**Data provided**
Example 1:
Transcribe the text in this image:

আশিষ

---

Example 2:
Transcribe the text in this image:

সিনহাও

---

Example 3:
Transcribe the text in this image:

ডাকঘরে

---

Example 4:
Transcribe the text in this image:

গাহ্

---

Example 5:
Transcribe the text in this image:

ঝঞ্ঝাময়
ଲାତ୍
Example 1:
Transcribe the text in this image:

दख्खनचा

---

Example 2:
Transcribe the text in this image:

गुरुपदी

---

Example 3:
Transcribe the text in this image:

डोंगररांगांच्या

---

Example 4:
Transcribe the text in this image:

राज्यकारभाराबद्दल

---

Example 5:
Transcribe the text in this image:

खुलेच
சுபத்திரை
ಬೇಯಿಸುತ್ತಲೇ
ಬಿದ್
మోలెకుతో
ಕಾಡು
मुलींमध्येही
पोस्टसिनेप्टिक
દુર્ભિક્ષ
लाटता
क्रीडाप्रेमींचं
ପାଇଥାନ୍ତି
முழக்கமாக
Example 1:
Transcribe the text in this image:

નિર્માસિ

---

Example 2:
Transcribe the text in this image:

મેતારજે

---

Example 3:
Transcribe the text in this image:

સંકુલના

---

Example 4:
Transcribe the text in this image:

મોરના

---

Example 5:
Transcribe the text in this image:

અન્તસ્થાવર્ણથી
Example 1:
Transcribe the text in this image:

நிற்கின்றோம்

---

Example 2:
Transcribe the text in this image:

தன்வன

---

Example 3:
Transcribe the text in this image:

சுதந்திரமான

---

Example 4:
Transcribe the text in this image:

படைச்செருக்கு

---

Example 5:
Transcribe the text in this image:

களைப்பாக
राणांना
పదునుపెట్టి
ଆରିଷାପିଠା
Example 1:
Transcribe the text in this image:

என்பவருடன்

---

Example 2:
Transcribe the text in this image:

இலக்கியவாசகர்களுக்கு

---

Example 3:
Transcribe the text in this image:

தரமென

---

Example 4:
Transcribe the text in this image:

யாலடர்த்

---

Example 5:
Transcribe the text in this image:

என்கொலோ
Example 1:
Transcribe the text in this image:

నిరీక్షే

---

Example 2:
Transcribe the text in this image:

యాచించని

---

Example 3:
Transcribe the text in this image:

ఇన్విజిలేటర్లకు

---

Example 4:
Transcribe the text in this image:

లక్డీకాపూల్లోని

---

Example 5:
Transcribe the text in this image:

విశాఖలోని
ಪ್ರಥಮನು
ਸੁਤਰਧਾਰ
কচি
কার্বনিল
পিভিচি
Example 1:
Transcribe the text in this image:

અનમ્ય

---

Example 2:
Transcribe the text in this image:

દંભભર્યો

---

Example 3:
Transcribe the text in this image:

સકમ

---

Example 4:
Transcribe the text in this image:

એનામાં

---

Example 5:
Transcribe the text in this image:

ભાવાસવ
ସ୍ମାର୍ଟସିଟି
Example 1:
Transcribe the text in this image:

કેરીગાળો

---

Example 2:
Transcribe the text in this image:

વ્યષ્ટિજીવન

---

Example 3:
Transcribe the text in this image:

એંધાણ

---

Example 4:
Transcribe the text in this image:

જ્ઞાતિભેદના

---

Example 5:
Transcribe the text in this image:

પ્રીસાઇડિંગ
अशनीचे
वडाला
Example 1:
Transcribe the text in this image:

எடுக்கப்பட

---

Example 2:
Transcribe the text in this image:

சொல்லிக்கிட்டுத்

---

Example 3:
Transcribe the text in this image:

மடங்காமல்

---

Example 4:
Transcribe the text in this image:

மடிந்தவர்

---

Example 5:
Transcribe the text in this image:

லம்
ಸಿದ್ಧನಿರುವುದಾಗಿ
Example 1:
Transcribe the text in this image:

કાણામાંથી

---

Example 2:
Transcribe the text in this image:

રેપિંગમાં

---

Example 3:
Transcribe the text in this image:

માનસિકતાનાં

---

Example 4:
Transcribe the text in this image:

**Instructions for the task**
Copy the data once more. Leave nothing out.

**Solution to this problem**
Example 1:
Transcribe the text in this image:

আশিষ

---

Example 2:
Transcribe the text in this image:

সিনহাও

---

Example 3:
Transcribe the text in this image:

ডাকঘরে

---

Example 4:
Transcribe the text in this image:

গাহ্

---

Example 5:
Transcribe the text in this image:

ঝঞ্ঝাময়
ଲାତ୍
Example 1:
Transcribe the text in this image:

दख्खनचा

---

Example 2:
Transcribe the text in this image:

गुरुपदी

---

Example 3:
Transcribe the text in this image:

डोंगररांगांच्या

---

Example 4:
Transcribe the text in this image:

राज्यकारभाराबद्दल

---

Example 5:
Transcribe the text in this image:

खुलेच
சுபத்திரை
ಬೇಯಿಸುತ್ತಲೇ
ಬಿದ್
మోలెకుతో
ಕಾಡು
मुलींमध्येही
पोस्टसिनेप्टिक
દુર્ભિક્ષ
लाटता
क्रीडाप्रेमींचं
ପାଇଥାନ୍ତି
முழக்கமாக
Example 1:
Transcribe the text in this image:

નિર્માસિ

---

Example 2:
Transcribe the text in this image:

મેતારજે

---

Example 3:
Transcribe the text in this image:

સંકુલના

---

Example 4:
Transcribe the text in this image:

મોરના

---

Example 5:
Transcribe the text in this image:

અન્તસ્થાવર્ણથી
Example 1:
Transcribe the text in this image:

நிற்கின்றோம்

---

Example 2:
Transcribe the text in this image:

தன்வன

---

Example 3:
Transcribe the text in this image:

சுதந்திரமான

---

Example 4:
Transcribe the text in this image:

படைச்செருக்கு

---

Example 5:
Transcribe the text in this image:

களைப்பாக
राणांना
పదునుపెట్టి
ଆରିଷାପିଠା
Example 1:
Transcribe the text in this image:

என்பவருடன்

---

Example 2:
Transcribe the text in this image:

இலக்கியவாசகர்களுக்கு

---

Example 3:
Transcribe the text in this image:

தரமென

---

Example 4:
Transcribe the text in this image:

யாலடர்த்

---

Example 5:
Transcribe the text in this image:

என்கொலோ
Example 1:
Transcribe the text in this image:

నిరీక్షే

---

Example 2:
Transcribe the text in this image:

యాచించని

---

Example 3:
Transcribe the text in this image:

ఇన్విజిలేటర్లకు

---

Example 4:
Transcribe the text in this image:

లక్డీకాపూల్లోని

---

Example 5:
Transcribe the text in this image:

విశాఖలోని
ಪ್ರಥಮನು
ਸੁਤਰਧਾਰ
কচি
কার্বনিল
পিভিচি
Example 1:
Transcribe the text in this image:

અનમ્ય

---

Example 2:
Transcribe the text in this image:

દંભભર્યો

---

Example 3:
Transcribe the text in this image:

સકમ

---

Example 4:
Transcribe the text in this image:

એનામાં

---

Example 5:
Transcribe the text in this image:

ભાવાસવ
ସ୍ମାର୍ଟସିଟି
Example 1:
Transcribe the text in this image:

કેરીગાળો

---

Example 2:
Transcribe the text in this image:

વ્યષ્ટિજીવન

---

Example 3:
Transcribe the text in this image:

એંધાણ

---

Example 4:
Transcribe the text in this image:

જ્ઞાતિભેદના

---

Example 5:
Transcribe the text in this image:

પ્રીસાઇડિંગ
अशनीचे
वडाला
Example 1:
Transcribe the text in this image:

எடுக்கப்பட

---

Example 2:
Transcribe the text in this image:

சொல்லிக்கிட்டுத்

---

Example 3:
Transcribe the text in this image:

மடங்காமல்

---

Example 4:
Transcribe the text in this image:

மடிந்தவர்

---

Example 5:
Transcribe the text in this image:

லம்
ಸಿದ್ಧನಿರುವುದಾಗಿ
Example 1:
Transcribe the text in this image:

કાણામાંથી

---

Example 2:
Transcribe the text in this image:

રેપિંગમાં

---

Example 3:
Transcribe the text in this image:

માનસિકતાનાં

---

Example 4:
Transcribe the text in this image:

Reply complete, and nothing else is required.